# Material to process start

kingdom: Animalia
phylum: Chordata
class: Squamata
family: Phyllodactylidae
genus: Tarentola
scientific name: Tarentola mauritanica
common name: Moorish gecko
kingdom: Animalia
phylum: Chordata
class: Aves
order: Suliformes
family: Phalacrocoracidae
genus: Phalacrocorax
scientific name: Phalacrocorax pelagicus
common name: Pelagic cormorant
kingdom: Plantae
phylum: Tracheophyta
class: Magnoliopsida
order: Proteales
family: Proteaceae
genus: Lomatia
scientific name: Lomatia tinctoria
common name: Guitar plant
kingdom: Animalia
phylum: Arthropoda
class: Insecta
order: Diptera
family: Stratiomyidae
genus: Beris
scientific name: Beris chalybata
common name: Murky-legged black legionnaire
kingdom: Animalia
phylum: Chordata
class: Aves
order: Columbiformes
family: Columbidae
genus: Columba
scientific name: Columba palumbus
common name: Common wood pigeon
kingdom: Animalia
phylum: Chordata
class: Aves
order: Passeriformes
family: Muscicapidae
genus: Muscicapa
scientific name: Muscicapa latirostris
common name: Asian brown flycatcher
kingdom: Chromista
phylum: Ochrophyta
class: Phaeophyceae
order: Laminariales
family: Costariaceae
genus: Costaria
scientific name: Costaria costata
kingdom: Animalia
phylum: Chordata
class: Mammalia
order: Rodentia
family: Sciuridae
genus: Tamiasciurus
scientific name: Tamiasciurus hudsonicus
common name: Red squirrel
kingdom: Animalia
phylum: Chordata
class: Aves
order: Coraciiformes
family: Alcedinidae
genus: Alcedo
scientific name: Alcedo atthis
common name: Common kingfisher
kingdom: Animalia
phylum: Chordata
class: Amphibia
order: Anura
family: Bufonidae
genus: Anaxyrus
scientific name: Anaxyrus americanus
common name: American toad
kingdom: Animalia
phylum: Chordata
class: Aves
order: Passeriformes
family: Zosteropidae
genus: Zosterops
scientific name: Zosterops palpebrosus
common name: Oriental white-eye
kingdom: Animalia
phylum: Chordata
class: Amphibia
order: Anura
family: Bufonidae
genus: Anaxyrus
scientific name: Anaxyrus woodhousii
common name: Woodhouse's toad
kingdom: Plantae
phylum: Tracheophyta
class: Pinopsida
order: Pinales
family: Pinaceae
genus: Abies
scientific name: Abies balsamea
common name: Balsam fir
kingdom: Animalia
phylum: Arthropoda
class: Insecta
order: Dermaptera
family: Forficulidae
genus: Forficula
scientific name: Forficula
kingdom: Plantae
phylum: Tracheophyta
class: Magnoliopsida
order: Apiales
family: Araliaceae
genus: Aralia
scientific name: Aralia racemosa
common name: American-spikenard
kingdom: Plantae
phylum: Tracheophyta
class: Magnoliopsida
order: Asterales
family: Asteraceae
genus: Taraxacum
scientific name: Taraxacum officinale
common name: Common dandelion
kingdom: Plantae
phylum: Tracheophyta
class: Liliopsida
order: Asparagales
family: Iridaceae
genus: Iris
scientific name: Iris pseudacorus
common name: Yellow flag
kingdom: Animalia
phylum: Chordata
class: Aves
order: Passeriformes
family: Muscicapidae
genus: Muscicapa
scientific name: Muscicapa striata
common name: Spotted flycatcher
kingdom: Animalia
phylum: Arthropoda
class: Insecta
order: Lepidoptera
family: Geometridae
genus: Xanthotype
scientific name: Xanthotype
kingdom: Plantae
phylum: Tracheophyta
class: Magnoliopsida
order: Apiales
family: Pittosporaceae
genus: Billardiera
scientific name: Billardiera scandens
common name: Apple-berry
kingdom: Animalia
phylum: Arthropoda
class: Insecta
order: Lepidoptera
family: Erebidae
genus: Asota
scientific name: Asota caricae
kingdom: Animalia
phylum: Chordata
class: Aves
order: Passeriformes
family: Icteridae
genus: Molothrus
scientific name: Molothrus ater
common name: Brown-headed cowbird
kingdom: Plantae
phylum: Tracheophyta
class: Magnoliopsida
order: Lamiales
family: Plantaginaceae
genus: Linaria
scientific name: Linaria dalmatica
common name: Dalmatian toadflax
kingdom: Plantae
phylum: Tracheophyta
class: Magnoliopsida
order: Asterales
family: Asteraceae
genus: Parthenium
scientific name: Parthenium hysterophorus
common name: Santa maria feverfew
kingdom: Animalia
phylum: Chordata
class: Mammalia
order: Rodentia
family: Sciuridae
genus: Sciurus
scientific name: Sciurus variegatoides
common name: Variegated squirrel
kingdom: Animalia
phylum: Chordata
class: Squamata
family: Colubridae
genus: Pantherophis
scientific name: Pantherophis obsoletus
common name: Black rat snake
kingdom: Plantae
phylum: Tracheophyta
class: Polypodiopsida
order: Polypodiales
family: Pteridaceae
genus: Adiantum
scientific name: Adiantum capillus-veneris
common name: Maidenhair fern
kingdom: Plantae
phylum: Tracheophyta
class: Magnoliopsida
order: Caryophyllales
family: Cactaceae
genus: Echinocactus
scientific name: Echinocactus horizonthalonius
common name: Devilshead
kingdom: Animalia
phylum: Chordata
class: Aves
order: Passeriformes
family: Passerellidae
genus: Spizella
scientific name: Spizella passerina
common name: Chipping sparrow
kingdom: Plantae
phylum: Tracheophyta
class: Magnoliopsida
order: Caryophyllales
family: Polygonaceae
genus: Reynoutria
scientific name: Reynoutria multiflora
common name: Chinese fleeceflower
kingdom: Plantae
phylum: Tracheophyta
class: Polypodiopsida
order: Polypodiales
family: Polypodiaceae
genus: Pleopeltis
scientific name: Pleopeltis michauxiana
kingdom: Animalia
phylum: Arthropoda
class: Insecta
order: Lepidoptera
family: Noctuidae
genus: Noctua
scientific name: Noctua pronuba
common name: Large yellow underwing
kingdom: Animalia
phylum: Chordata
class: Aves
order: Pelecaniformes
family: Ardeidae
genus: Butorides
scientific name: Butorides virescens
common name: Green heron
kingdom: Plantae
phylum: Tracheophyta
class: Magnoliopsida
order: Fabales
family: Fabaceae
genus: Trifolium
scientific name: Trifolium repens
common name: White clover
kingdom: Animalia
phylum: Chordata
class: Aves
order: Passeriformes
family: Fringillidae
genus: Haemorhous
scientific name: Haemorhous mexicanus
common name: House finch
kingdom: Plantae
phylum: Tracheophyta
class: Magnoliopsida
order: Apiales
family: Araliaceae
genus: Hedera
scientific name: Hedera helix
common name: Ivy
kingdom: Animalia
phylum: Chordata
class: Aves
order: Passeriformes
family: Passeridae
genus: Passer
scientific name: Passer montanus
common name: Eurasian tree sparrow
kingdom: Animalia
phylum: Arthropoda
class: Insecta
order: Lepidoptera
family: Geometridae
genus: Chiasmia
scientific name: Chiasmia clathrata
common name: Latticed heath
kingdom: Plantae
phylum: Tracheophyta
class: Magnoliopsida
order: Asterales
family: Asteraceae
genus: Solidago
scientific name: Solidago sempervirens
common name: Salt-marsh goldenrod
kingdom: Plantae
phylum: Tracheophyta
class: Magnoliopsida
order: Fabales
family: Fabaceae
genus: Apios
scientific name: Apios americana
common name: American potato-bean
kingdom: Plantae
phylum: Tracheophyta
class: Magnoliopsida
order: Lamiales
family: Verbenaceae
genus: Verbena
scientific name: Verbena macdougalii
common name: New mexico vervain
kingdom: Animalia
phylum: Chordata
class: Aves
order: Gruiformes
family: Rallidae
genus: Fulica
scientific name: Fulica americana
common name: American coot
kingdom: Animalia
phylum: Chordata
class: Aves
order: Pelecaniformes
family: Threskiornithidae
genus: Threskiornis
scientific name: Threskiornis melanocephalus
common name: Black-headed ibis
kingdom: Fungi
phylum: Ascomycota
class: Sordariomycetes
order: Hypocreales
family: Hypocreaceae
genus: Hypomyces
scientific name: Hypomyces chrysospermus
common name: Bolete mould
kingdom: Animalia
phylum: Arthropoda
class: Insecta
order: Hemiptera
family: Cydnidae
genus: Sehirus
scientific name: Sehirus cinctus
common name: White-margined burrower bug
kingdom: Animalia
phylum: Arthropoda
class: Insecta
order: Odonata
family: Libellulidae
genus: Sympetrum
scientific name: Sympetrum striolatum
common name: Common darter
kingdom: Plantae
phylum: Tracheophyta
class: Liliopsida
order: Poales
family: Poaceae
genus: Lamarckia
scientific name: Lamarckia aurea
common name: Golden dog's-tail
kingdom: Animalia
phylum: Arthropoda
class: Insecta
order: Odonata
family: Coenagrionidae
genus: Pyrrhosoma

# Material to process end

Instructions to follow:
Edit the listing from its first line through the line with "common name: Red squirrel", changing every "scientific name" to "binomial name" and leaving all other text unchanged.

Result of this exercise:
kingdom: Animalia
phylum: Chordata
class: Squamata
family: Phyllodactylidae
genus: Tarentola
binomial name: Tarentola mauritanica
common name: Moorish gecko
kingdom: Animalia
phylum: Chordata
class: Aves
order: Suliformes
family: Phalacrocoracidae
genus: Phalacrocorax
binomial name: Phalacrocorax pelagicus
common name: Pelagic cormorant
kingdom: Plantae
phylum: Tracheophyta
class: Magnoliopsida
order: Proteales
family: Proteaceae
genus: Lomatia
binomial name: Lomatia tinctoria
common name: Guitar plant
kingdom: Animalia
phylum: Arthropoda
class: Insecta
order: Diptera
family: Stratiomyidae
genus: Beris
binomial name: Beris chalybata
common name: Murky-legged black legionnaire
kingdom: Animalia
phylum: Chordata
class: Aves
order: Columbiformes
family: Columbidae
genus: Columba
binomial name: Columba palumbus
common name: Common wood pigeon
kingdom: Animalia
phylum: Chordata
class: Aves
order: Passeriformes
family: Muscicapidae
genus: Muscicapa
binomial name: Muscicapa latirostris
common name: Asian brown flycatcher
kingdom: Chromista
phylum: Ochrophyta
class: Phaeophyceae
order: Laminariales
family: Costariaceae
genus: Costaria
binomial name: Costaria costata
kingdom: Animalia
phylum: Chordata
class: Mammalia
order: Rodentia
family: Sciuridae
genus: Tamiasciurus
binomial name: Tamiasciurus hudsonicus
common name: Red squirrel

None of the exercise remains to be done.